▶ _Given request A_:
In the lines of classification data below, arrange as a numbered list the lines starting at the line that contains "common name: Black tail bumble bee" and ending at the line that contains "scientific name: Acacia longifolia", both included, with any blank lines left out.

## Start Text passage

# Iver Johnson no.2



## John G04 (Jan 16, 2019)

So I got a iver johnson off the cabe a few months ago and have had it built up for about 4 months now. It rides fantastic and my dad has been wanting one for a while now because if i’m not riding it he is. This one popped up on ebay and we got it. We have contracted the iver bug. The bike is complete except for a badge, and dropstand. Here it is right now. Original paint looks to be in pretty decent condition under the housepaint on top of it.


----------



## DonChristie (Jan 16, 2019)

So you got that one! I made an offer and 5 mins later it was gone! Ha! Nice score! The Iver fever is real! She will look great all cleaned up! Congrats!


----------



## eddie_bravo (Jan 16, 2019)

“Iver Fever “ is impossible to cure once you get it


“Schwinn life”—- No more (LOL)

Sent from my iPhone using Tapatalk


----------



## John G04 (Jan 16, 2019)

## End Text passage
## Start The data

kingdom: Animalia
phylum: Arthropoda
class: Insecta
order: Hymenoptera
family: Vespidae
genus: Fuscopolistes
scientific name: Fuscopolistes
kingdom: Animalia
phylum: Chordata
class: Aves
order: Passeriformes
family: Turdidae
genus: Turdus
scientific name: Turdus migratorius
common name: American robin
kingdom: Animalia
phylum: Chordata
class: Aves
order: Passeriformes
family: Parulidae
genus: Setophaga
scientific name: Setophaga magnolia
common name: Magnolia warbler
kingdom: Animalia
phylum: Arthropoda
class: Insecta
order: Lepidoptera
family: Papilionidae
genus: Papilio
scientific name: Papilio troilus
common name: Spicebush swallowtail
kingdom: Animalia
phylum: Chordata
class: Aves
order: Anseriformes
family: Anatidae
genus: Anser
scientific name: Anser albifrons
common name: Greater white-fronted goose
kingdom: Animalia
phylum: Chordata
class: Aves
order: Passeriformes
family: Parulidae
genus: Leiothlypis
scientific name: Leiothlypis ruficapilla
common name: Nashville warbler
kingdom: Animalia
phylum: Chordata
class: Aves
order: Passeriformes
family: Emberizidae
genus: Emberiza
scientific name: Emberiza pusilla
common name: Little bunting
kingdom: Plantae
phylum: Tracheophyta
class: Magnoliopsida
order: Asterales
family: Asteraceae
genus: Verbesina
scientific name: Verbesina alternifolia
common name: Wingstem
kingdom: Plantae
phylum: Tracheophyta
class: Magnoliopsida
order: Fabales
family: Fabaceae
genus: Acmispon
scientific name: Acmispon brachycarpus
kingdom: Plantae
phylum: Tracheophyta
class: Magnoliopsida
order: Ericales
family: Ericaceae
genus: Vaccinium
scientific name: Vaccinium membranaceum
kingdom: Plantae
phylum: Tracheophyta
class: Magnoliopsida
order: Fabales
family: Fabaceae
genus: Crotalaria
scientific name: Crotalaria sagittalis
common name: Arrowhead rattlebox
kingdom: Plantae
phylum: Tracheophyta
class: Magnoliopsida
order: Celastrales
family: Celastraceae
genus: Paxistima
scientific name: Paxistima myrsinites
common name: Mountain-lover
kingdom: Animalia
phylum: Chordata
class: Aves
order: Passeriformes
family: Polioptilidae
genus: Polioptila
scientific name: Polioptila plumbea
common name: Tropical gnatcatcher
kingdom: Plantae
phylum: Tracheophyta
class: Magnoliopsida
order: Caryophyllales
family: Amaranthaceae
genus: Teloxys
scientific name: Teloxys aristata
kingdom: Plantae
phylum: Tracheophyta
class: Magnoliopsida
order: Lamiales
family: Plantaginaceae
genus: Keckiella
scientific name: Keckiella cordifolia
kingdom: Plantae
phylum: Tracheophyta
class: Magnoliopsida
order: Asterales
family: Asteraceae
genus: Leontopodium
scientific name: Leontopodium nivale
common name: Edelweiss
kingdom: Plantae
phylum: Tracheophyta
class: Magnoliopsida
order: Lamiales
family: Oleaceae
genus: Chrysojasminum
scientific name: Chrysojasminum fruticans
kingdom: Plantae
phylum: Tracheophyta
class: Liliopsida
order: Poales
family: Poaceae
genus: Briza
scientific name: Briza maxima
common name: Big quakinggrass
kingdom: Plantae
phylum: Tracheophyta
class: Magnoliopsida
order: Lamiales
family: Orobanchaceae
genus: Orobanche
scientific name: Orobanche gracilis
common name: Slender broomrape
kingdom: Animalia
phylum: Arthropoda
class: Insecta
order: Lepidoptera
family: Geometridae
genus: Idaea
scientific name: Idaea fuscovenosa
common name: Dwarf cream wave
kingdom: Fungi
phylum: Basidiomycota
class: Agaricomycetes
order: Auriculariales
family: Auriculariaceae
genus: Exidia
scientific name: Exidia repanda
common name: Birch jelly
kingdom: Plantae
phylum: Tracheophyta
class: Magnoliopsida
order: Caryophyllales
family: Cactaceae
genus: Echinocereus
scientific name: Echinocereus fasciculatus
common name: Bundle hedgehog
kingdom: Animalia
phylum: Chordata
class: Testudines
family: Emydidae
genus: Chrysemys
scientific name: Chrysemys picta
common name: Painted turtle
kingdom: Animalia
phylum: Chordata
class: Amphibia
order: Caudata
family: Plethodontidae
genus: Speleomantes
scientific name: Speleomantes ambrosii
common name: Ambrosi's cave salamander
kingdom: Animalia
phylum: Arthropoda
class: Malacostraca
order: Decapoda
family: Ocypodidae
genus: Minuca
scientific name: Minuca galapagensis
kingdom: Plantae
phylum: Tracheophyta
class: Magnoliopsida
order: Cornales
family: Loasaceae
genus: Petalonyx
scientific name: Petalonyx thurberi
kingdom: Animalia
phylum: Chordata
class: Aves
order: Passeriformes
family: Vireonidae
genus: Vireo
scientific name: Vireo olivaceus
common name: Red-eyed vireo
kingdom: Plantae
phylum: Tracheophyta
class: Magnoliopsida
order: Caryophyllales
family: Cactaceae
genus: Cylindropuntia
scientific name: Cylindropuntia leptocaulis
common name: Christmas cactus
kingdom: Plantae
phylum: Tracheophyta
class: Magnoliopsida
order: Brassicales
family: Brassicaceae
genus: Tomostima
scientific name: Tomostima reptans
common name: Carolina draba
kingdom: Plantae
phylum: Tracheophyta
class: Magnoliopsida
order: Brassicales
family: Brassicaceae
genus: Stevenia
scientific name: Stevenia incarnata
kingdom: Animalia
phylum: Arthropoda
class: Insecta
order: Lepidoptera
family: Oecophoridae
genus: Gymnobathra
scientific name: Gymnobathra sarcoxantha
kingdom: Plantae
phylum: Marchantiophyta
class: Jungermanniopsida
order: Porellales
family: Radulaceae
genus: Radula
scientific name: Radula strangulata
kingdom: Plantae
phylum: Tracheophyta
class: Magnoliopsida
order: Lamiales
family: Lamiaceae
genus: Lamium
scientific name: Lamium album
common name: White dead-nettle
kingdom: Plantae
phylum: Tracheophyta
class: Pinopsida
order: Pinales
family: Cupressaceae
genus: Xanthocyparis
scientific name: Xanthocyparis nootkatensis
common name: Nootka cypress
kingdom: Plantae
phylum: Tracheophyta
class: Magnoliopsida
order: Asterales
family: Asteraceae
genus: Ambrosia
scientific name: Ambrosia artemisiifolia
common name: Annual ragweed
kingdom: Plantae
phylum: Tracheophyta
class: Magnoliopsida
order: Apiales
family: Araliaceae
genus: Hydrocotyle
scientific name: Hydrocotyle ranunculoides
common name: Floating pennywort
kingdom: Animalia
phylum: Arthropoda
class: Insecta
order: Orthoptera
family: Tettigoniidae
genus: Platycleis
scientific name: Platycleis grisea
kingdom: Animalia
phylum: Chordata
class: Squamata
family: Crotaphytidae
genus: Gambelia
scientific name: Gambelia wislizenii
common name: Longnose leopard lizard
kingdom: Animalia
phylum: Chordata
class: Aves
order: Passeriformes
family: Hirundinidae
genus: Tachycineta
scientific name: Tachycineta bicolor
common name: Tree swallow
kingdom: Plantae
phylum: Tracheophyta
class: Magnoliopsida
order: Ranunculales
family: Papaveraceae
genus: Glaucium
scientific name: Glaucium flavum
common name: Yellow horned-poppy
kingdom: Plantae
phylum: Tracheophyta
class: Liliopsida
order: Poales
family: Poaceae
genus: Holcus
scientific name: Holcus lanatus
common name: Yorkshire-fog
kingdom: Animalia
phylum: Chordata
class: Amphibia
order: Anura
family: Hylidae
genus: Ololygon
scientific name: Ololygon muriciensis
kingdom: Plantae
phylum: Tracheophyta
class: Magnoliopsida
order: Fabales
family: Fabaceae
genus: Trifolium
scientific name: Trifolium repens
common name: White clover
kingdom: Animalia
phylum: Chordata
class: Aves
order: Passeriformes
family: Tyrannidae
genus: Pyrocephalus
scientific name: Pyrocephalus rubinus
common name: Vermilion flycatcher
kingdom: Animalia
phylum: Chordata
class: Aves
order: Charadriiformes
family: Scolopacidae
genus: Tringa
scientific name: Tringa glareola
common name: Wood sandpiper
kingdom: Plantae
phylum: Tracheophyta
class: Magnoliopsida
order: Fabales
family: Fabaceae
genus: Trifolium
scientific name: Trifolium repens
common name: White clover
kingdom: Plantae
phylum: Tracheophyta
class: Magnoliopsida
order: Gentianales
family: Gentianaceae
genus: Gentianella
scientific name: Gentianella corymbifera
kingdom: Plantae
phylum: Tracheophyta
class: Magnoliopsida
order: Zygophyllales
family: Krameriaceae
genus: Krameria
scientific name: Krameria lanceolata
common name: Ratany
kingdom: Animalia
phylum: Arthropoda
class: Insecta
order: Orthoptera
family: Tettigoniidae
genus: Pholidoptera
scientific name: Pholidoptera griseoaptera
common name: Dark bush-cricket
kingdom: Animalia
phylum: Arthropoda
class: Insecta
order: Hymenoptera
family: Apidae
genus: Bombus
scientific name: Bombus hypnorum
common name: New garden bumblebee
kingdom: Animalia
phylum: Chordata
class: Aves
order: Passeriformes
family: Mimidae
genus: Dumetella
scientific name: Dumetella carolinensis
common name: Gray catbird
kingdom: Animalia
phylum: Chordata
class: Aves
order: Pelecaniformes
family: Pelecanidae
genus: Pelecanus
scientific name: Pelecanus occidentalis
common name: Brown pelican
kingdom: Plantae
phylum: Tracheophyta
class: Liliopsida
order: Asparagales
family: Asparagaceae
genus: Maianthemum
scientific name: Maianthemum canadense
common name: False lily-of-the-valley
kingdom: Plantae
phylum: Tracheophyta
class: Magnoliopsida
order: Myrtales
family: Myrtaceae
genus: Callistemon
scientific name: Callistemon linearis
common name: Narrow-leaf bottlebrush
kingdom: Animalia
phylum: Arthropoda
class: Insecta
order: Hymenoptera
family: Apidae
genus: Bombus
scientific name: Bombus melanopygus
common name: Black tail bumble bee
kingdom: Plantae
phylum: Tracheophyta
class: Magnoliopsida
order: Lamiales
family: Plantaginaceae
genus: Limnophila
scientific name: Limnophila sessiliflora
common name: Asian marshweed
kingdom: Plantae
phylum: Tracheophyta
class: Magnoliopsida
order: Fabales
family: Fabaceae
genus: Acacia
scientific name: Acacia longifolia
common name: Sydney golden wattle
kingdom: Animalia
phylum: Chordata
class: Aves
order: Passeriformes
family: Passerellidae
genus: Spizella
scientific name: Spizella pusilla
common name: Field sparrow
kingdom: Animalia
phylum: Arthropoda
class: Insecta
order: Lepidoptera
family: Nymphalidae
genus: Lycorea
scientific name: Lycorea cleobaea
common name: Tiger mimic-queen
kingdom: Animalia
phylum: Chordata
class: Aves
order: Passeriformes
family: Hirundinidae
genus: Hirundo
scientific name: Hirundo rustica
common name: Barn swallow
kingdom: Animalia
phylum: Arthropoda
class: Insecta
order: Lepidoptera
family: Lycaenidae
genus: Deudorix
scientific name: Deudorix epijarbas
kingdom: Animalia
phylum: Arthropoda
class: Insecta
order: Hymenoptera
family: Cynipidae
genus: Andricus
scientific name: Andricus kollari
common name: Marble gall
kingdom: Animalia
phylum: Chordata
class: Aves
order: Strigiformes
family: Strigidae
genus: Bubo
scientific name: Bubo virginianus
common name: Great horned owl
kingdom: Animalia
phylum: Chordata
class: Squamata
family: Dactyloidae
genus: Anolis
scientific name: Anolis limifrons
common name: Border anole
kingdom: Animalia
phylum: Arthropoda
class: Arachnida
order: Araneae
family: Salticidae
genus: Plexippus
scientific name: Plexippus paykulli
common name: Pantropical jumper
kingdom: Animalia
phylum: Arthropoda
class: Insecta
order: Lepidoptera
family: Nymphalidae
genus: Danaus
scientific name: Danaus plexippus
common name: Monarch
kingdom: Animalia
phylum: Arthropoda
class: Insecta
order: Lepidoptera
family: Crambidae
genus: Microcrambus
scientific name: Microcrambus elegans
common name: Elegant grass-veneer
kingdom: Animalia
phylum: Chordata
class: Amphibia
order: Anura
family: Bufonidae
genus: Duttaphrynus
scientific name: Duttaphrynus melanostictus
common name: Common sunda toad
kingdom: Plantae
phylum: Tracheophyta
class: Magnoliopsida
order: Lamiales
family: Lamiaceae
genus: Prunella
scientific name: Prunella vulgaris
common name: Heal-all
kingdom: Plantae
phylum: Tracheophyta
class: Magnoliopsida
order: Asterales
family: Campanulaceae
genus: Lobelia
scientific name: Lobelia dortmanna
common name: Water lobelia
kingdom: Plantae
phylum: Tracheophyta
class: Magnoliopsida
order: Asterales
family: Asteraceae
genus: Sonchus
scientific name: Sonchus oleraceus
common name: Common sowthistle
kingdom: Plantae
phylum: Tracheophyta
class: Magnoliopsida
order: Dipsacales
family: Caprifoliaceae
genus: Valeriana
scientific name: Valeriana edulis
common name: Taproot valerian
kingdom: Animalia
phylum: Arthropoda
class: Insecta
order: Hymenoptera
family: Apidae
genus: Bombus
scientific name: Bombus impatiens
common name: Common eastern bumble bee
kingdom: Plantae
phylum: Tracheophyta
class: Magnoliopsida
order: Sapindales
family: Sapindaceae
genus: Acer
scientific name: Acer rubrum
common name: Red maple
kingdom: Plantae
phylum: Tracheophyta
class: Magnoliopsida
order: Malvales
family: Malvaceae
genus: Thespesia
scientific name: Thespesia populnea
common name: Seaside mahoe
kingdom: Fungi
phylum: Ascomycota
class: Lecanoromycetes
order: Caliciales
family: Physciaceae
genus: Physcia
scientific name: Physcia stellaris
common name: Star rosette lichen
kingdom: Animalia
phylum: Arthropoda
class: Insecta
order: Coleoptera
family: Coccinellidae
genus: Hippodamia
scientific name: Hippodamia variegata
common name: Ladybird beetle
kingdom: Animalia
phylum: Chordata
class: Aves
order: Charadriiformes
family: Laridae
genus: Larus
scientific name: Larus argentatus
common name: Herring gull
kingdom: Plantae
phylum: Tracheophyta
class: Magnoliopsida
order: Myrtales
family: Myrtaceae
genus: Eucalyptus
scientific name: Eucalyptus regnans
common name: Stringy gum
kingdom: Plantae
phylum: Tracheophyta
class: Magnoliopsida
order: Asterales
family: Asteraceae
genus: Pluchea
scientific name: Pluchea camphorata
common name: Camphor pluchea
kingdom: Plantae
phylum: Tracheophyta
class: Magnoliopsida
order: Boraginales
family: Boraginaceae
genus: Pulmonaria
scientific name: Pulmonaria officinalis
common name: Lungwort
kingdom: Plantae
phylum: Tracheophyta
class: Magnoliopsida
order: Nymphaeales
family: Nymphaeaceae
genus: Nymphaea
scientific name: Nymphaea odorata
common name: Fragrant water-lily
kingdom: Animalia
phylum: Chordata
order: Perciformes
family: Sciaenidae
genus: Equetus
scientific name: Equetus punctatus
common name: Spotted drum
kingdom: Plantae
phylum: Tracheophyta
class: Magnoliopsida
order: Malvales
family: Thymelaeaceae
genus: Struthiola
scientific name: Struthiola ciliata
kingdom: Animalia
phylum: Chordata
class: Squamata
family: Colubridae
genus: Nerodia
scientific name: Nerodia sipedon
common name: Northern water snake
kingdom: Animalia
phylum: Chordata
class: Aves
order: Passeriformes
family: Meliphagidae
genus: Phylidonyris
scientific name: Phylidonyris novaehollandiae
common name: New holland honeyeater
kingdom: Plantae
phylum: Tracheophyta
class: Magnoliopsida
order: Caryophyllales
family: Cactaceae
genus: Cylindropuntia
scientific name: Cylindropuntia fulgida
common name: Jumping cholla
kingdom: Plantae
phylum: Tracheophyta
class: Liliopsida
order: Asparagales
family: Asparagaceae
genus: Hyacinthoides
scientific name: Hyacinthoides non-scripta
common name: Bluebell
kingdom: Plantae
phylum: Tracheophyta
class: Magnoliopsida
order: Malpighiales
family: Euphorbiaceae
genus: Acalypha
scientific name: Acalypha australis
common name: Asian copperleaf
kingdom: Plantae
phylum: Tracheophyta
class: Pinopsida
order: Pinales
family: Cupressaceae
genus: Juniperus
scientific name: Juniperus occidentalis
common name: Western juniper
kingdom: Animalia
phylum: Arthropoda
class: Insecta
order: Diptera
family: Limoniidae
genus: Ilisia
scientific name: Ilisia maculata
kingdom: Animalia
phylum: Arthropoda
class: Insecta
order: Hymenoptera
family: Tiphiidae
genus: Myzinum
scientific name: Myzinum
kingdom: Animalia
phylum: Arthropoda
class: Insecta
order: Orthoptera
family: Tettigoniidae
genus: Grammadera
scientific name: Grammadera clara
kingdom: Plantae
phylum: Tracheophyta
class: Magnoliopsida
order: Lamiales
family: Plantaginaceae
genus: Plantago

## End The data

▶ _Given request B_:
From the Iver Johnson forum thread above, set down word for word the passage starting at "## DonChristie (Jan" and ending at "cleaned up! Congrats!".

▶ _Task response A_:
1. common name: Black tail bumble bee
2. kingdom: Plantae
3. phylum: Tracheophyta
4. class: Magnoliopsida
5. order: Lamiales
6. family: Plantaginaceae
7. genus: Limnophila
8. scientific name: Limnophila sessiliflora
9. common name: Asian marshweed
10. kingdom: Plantae
11. phylum: Tracheophyta
12. class: Magnoliopsida
13. order: Fabales
14. family: Fabaceae
15. genus: Acacia
16. scientific name: Acacia longifolia

▶ _Task response B_:
## DonChristie (Jan 16, 2019)

So you got that one! I made an offer and 5 mins later it was gone! Ha! Nice score! The Iver fever is real! She will look great all cleaned up! Congrats!